- _Directive_:
Recast the stretch of lines below, from the first one through the line containing "Правилами сайту", as a JSON list of strings, one string per line, skipping blank lines and leaving the pictures out. Include both ends and no other lines.

- _Dataset entries_:
□ □ □ □
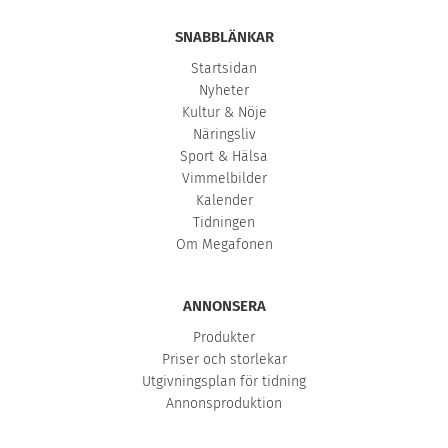
SNABBLÄNKAR
Startsidan
Nyheter
Kultur & Nöje
Näringsliv
Sport & Hälsa
Vimmelbilder
Kalender
Tidningen
Om Megafonen
ANNONSERA
Produkter
Priser och storlekar
Utgivningsplan för tidning
Annonsproduktion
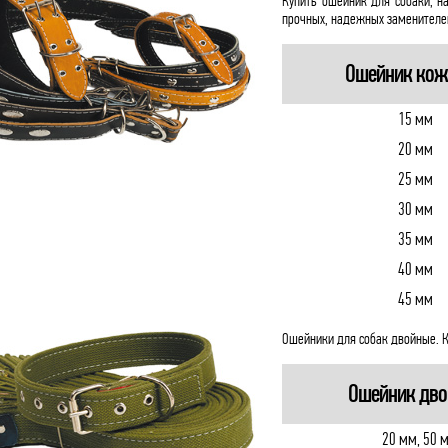
Купить ошейник для собаки, н
прочных, надежных заменителе
Ошейник кож
15 мм
20 мм
25 мм
30 мм
35 мм
40 мм
45 мм
Ошейники для собак двойные. К
Ошейник дво
20 мм, 50 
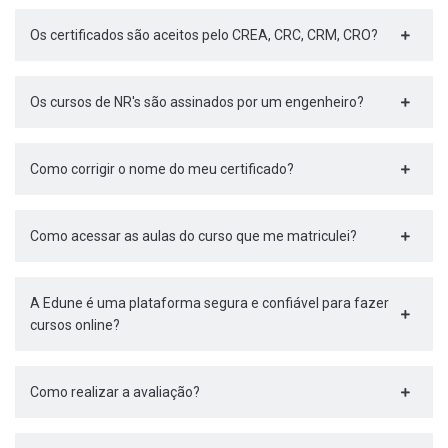
Os certificados são aceitos pelo CREA, CRC, CRM, CRO?
Os cursos de NR's são assinados por um engenheiro?
Como corrigir o nome do meu certificado?
Como acessar as aulas do curso que me matriculei?
A Edune é uma plataforma segura e confiável para fazer
cursos online?
Como realizar a avaliação?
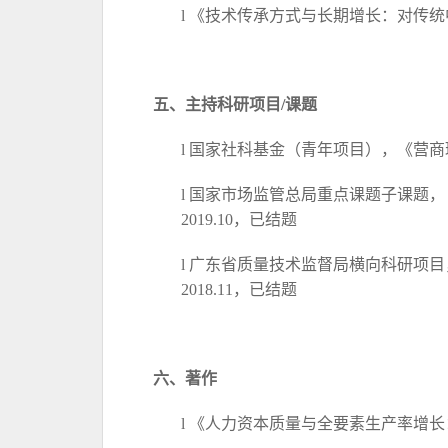
l
《技术传承方式与长期增长：对传统
五、
主持科研项目
/课题
l
国家社科基金（青年项目），《
营商
l
国家市场监管总局重点课题子课题，
2019.10，已结题
l
广东省质量技术监督局横向科研项目
2018.11，已结题
六、
著作
l
《人力资本质量与全要素生产率增长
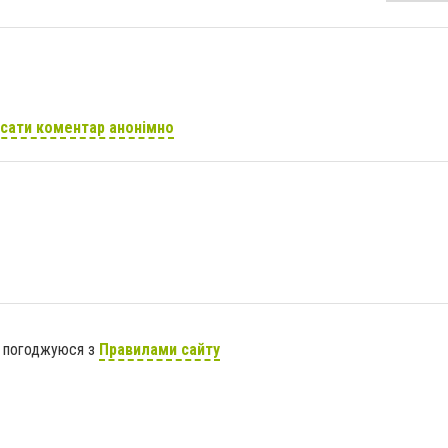
сати коментар анонімно
я погоджуюся з
Правилами сайту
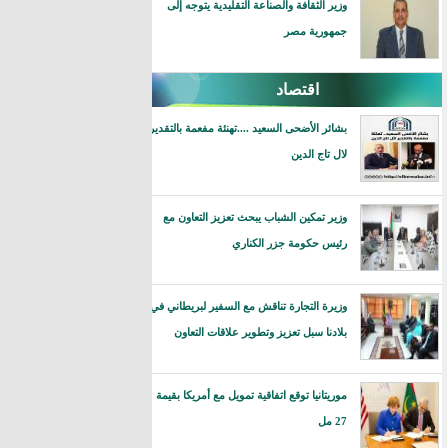
وزير الثقافة والصناعة التقليدية يتوجه إلى
جمهورية مصر
اقتصاد
بشائر الأضحى السعيد ....تهنئة مفعمة بالتقدير
لال تاج الدين
وزير تمكين الشباب يبحث تعزيز التعاون مع
رئيس حكومة جزر الكناري
وزيرة التجارة تناقش مع السفير لبريطاني في
بلادنا سبل تعزيز وتطوير علاقات التعاون
موريتانيا توقع اتفاقية تمويل مع أمريكا بقيمة
27 مل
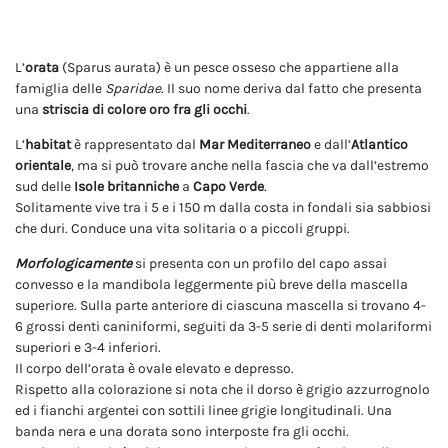
L’
orata
(Sparus aurata) è un pesce osseso che appartiene alla
famiglia delle
Sparidae
. Il suo nome deriva dal fatto che presenta
una
striscia di colore oro fra gli occhi
.
L’
habitat
è rappresentato dal
Mar Mediterraneo
e dall’
Atlantico
orientale
, ma si può trovare anche nella fascia che va dall’estremo
sud delle
Isole britanniche
a
Capo Verde
.
Solitamente vive tra i 5 e i 150 m dalla costa in fondali sia sabbiosi
che duri. Conduce una vita solitaria o a piccoli gruppi.
Morfologicamente
si presenta con un profilo del capo assai
convesso e la mandibola leggermente più breve della mascella
superiore. Sulla parte anteriore di ciascuna mascella si trovano 4-
6 grossi denti caniniformi, seguiti da 3-5 serie di denti molariformi
superiori e 3-4 inferiori.
Il corpo dell’orata è ovale elevato e depresso.
Rispetto alla colorazione si nota che il dorso è grigio azzurrognolo
ed i fianchi argentei con sottili linee grigie longitudinali. Una
banda nera e una dorata sono interposte fra gli occhi.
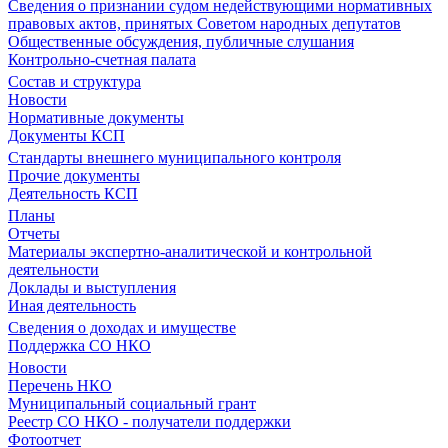
Сведения о признании судом недействующими нормативных
правовых актов, принятых Советом народных депутатов
Общественные обсуждения, публичные слушания
Контрольно-счетная палата
Состав и структура
Новости
Нормативные документы
Документы КСП
Стандарты внешнего муниципального контроля
Прочие документы
Деятельность КСП
Планы
Отчеты
Материалы экспертно-аналитической и контрольной
деятельности
Доклады и выступления
Иная деятельность
Сведения о доходах и имуществе
Поддержка СО НКО
Новости
Перечень НКО
Муниципальный социальный грант
Реестр СО НКО - получатели поддержки
Фотоотчет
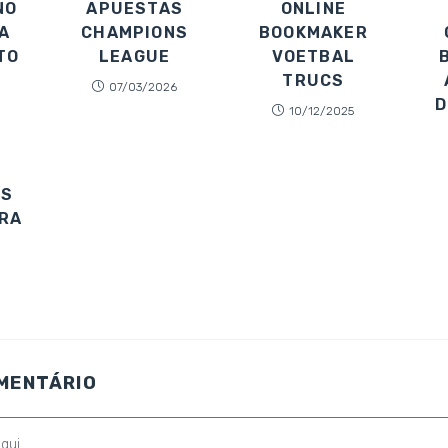
NO
APUESTAS
ONLINE
A
CHAMPIONS
BOOKMAKER
TO
LEAGUE
VOETBAL
TRUCS
07/03/2026
D
10/12/2025
AS
RA
OMENTÁRIO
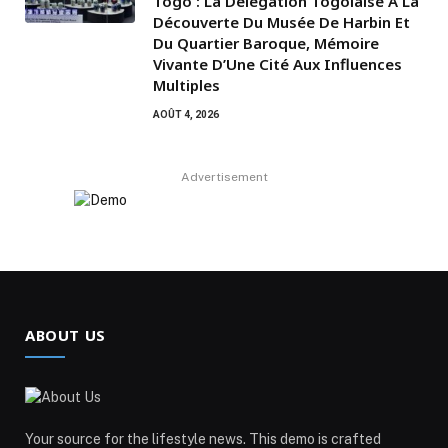
Togo : La Délégation Togolaise À La
Découverte Du Musée De Harbin Et
Du Quartier Baroque, Mémoire
Vivante D’Une Cité Aux Influences
Multiples
AOÛT 4, 2026
Advertisement
ABOUT US
Your source for the lifestyle news. This demo is crafted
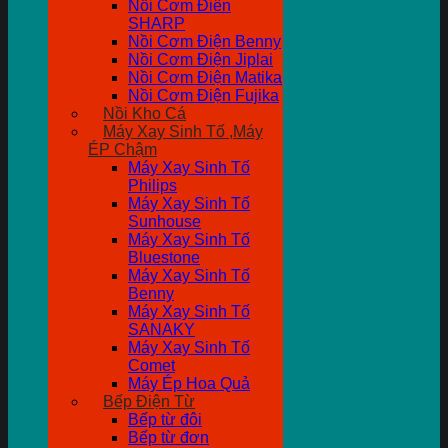
Nồi Cơm Điên
SHARP
Nồi Cơm Điện Benny
Nồi Cơm Điện Jiplai
Nồi Cơm Điện Matika
Nồi Cơm Điện Fujika
Nồi Kho Cá
Máy Xay Sinh Tố ,Máy
ÉP Chậm
Máy Xay Sinh Tố
Philips
Máy Xay Sinh Tố
Sunhouse
Máy Xay Sinh Tố
Bluestone
Máy Xay Sinh Tố
Benny
Máy Xay Sinh Tố
SANAKY
Máy Xay Sinh Tố
Comet
Máy Ép Hoa Quả
Bếp Điện Từ
Bếp từ đôi
Bếp từ đơn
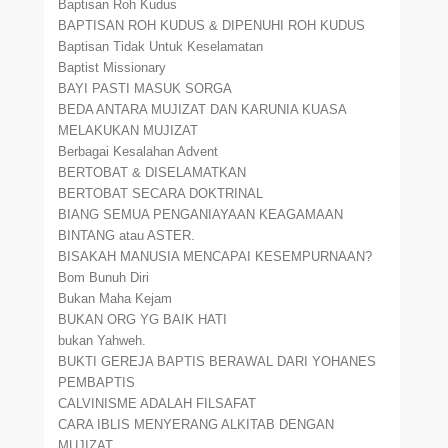
Baptisan Roh Kudus
BAPTISAN ROH KUDUS & DIPENUHI ROH KUDUS
Baptisan Tidak Untuk Keselamatan
Baptist Missionary
BAYI PASTI MASUK SORGA
BEDA ANTARA MUJIZAT DAN KARUNIA KUASA
MELAKUKAN MUJIZAT
Berbagai Kesalahan Advent
BERTOBAT & DISELAMATKAN
BERTOBAT SECARA DOKTRINAL
BIANG SEMUA PENGANIAYAAN KEAGAMAAN
BINTANG atau ASTER.
BISAKAH MANUSIA MENCAPAI KESEMPURNAAN?
Bom Bunuh Diri
Bukan Maha Kejam
BUKAN ORG YG BAIK HATI
bukan Yahweh.
BUKTI GEREJA BAPTIS BERAWAL DARI YOHANES
PEMBAPTIS
CALVINISME ADALAH FILSAFAT
CARA IBLIS MENYERANG ALKITAB DENGAN
MUJIZAT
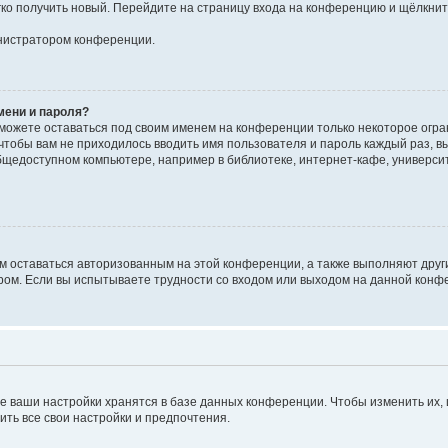
егко получить новый. Перейдите на страницу входа на конференцию и щёлкни
инистратором конференции.
мени и пароля?
сможете оставаться под своим именем на конференции только некоторое огран
 чтобы вам не приходилось вводить имя пользователя и пароль каждый раз, 
щедоступном компьютере, например в библиотеке, интернет-кафе, университе
ам оставаться авторизованным на этой конференции, а также выполняют друг
ом. Если вы испытываете трудности со входом или выходом на данной конфе
е ваши настройки хранятся в базе данных конференции. Чтобы изменить их,
ить все свои настройки и предпочтения.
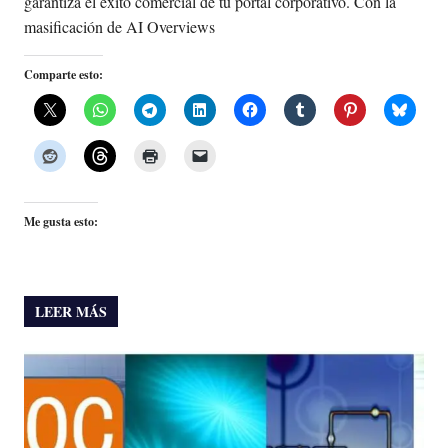
garantiza el éxito comercial de tu portal corporativo. Con la
masificación de AI Overviews
Comparte esto:
Me gusta esto:
LEER MÁS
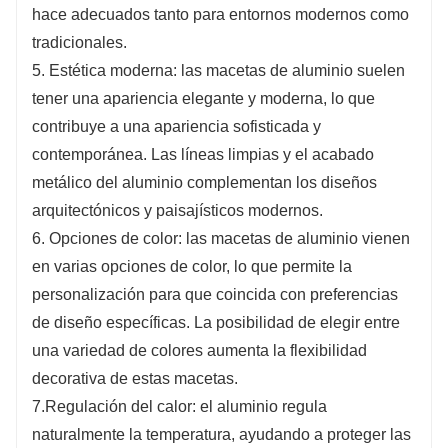
hace adecuados tanto para entornos modernos como
tradicionales.
5. Estética moderna: las macetas de aluminio suelen
tener una apariencia elegante y moderna, lo que
contribuye a una apariencia sofisticada y
contemporánea. Las líneas limpias y el acabado
metálico del aluminio complementan los diseños
arquitectónicos y paisajísticos modernos.
6. Opciones de color: las macetas de aluminio vienen
en varias opciones de color, lo que permite la
personalización para que coincida con preferencias
de diseño específicas. La posibilidad de elegir entre
una variedad de colores aumenta la flexibilidad
decorativa de estas macetas.
7.Regulación del calor: el aluminio regula
naturalmente la temperatura, ayudando a proteger las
□ □ □ □
- _Result_:
[
  "SNABBLÄNKAR",
  "Startsidan",
  "Nyheter",
  "Kultur & Nöje",
  "Näringsliv",
  "Sport & Hälsa",
  "Vimmelbilder",
  "Kalender",
  "Tidningen",
  "Om Megafonen",
  "ANNONSERA",
  "Produkter",
  "Priser och storlekar",
  "Utgivningsplan för tidning",
  "Annonsproduktion",
  "Купить ошейник для собаки, н",
  "прочных, надежных заменителе",
  "Ошейник кож",
  "15 мм",
  "20 мм",
  "25 мм",
  "30 мм",
  "35 мм",
  "40 мм",
  "45 мм",
  "Ошейники для собак двойные. К",
  "Ошейник дво",
  "20 мм, 50 ",
  "Os certificados são aceitos pelo CREA, CRC, CRM, CRO?",
  "Os cursos de NR's são assinados por um engenheiro?",
  "Como corrigir o nome do meu certificado?",
  "Como acessar as aulas do curso que me matriculei?",
  "A Edune é uma plataforma segura e confiável para fazer",
  "cursos online?",
  "Como realizar a avaliação?",
  "l",
  "《技术传承方式与长期增长：对传统",
  "五、",
  "主持科研项目",
  "/课题",
  "l",
  "国家社科基金（青年项目），《",
  "营商",
  "l",
  "国家市场监管总局重点课题子课题，",
  "2019.10，已结题",
  "l",
  "广东省质量技术监督局横向科研项目",
  "2018.11，已结题",
  "六、",
  "著作",
  "l",
  "《人力资本质量与全要素生产率增长",
  "сати коментар анонімно",
  "я погоджуюся з",
  "Правилами сайту"
]